В докладе Targeted Surveillance Attacks in Uzbekistan: An Old Threat with New Techniques («Случаи целенаправленной слежки в Узбекистане: угроза прежняя, уловки новые») раскрываются детали того, как неизвестные собирали конфиденциальные данные работающих по Узбекистану журналистов и местных правозащитников, используя фишинговые сообщения и программы-шпионы, которые самоустанавливались на устройства Windows и Android ОС.
При этом, кибератаки на правозащитников стали более инновационными. Если раньше злоумышленники рассылали фишинговые сообщения в форме фальшивых уведомлений от Google и Mail.ru со ссылками на сайты, имитирующими настоящие сайты интернет-сервисов, то теперь они начали пользоваться более продвинутой технологией под названием «перехват сеанса», в результате которого осуществляется подмена настоящего сайта фишинговым, для того чтобы максимально обойти двухфакторную аутентификацию.
Что касается программ-шпионов для Windows, то они были встроены в установщик мессенджера Telegram для настольных ПК и в установщик Adobe Flash Player и были модифицированы так, чтобы одновременно с легальным ПО устанавливать программы-шпионы. После установки такое шпионское ПО использовалось для кражи паролей, записывало нажатие клавиш и регулярно делало скриншоты экрана.
«В Узбекистане систематически следят за активистами. Выявленная нами кампания тщательно организована с целью нагнетания атмосферы страха и направлена против журналистов и активистов, открыто выступающих в защиту прав человека
Этьен Менье, технический специалист Amnesty International
Шпионское ПО для устройств на Android ОС было разработано на базе приложения Droid-Watcher с открытым исходным кодом, поддержку которого разработчик прекратил ещё несколько лет назад. С помощью шпионского ПО злоумышленники могли удалённо следить за взломанным телефоном на Android ОС, записывать разговоры, СМС и переписку из чатов таких приложений, как «ВКонтакте», Telegram и WhatsApp. Помимо прочего, они могли отслеживать точную геолокацию такого телефона в реальном времени.
Исследователям не удалось установить, кто организовал кибератаки на правозащитников, однако ранее Amnesty International задокументировала аналогичные нарушения, ответственность за которые лежала на силовых ведомствах Узбекистана.

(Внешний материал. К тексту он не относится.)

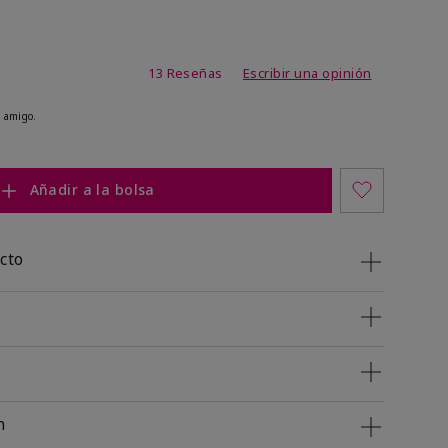
de 3,2 de 5
13 Reseñas
Escribir una opinión
 amigo.
Añadir a la bolsa
cto
n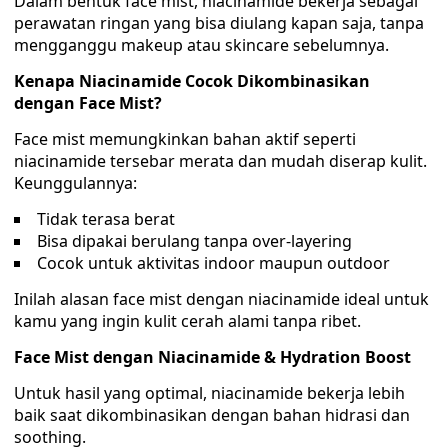
Dalam bentuk face mist, niacinamide bekerja sebagai
perawatan ringan yang bisa diulang kapan saja, tanpa
mengganggu makeup atau skincare sebelumnya.
Kenapa Niacinamide Cocok Dikombinasikan
dengan Face Mist?
Face mist memungkinkan bahan aktif seperti
niacinamide tersebar merata dan mudah diserap kulit.
Keunggulannya:
Tidak terasa berat
Bisa dipakai berulang tanpa over-layering
Cocok untuk aktivitas indoor maupun outdoor
Inilah alasan face mist dengan niacinamide ideal untuk
kamu yang ingin kulit cerah alami tanpa ribet.
Face Mist dengan Niacinamide & Hydration Boost
Untuk hasil yang optimal, niacinamide bekerja lebih
baik saat dikombinasikan dengan bahan hidrasi dan
soothing.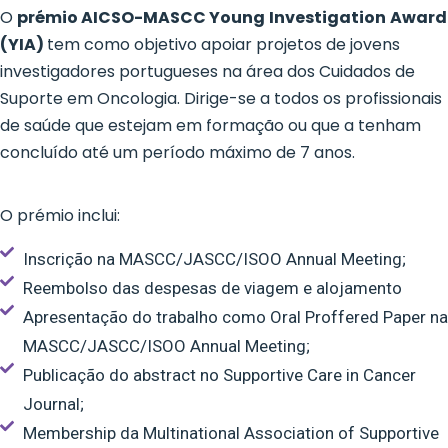
O
prémio AICSO-MASCC
Young
Investigation
Award
(YIA)
tem como objetivo apoiar projetos de jovens
investigadores portugueses na área dos Cuidados de
Suporte em Oncologia. Dirige-se a todos os profissionais
de saúde que estejam em formação ou que a tenham
concluído até um período máximo de 7 anos.
O prémio inclui:
Inscrição na MASCC/JASCC/ISOO Annual Meeting;
Reembolso das despesas de viagem e alojamento
Apresentação do trabalho como Oral Proffered Paper na
MASCC/JASCC/ISOO Annual Meeting;
Publicação do abstract no Supportive Care in Cancer
Journal;
Membership da Multinational Association of Supportive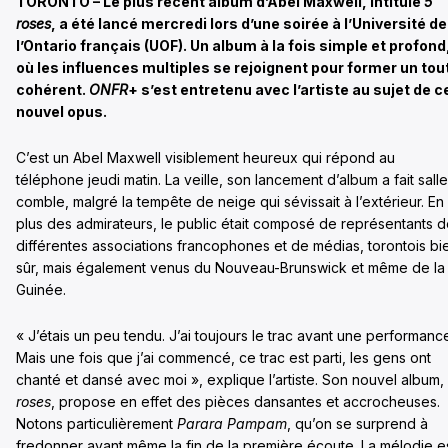
TORONTO – Le plus récent album d’Abel Maxwell, intitulé
5
roses
, a été lancé mercredi lors d’une soirée à l’Université de
l’Ontario français (UOF). Un album à la fois simple et profond
où les influences multiples se rejoignent pour former un tou
cohérent.
ONFR
+ s’est entretenu avec l’artiste au sujet de c
nouvel opus.
C’est un Abel Maxwell visiblement heureux qui répond au
téléphone jeudi matin. La veille, son lancement d’album a fait salle
comble, malgré la tempête de neige qui sévissait à l’extérieur. En
plus des admirateurs, le public était composé de représentants 
différentes associations francophones et de médias, torontois bi
sûr, mais également venus du Nouveau-Brunswick et même de la
Guinée.
« J’étais un peu tendu. J’ai toujours le trac avant une performanc
Mais une fois que j’ai commencé, ce trac est parti, les gens ont
chanté et dansé avec moi », explique l’artiste. Son nouvel album,
roses
, propose en effet des pièces dansantes et accrocheuses.
Notons particulièrement
Parara Pampam
, qu’on se surprend à
fredonner avant même la fin de la première écoute. La mélodie e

«В Узбекистане систематически следят за активистами. Выявленная нами кампания тщательно организована с целью нагнетания атмосферы страха и направлена против журналистов и активистов, открыто выступающих в защиту прав человека», – считает Этьен Менье, технический специалист Amnesty International.
В 2017 году в докладе «Мы найдём тебя везде» (*.pdf) Amnesty International рассказала о том, какое воздействие на гражданское общество имеет организованная властями слежказа правозащитниками в Узбекистане и за его пределами.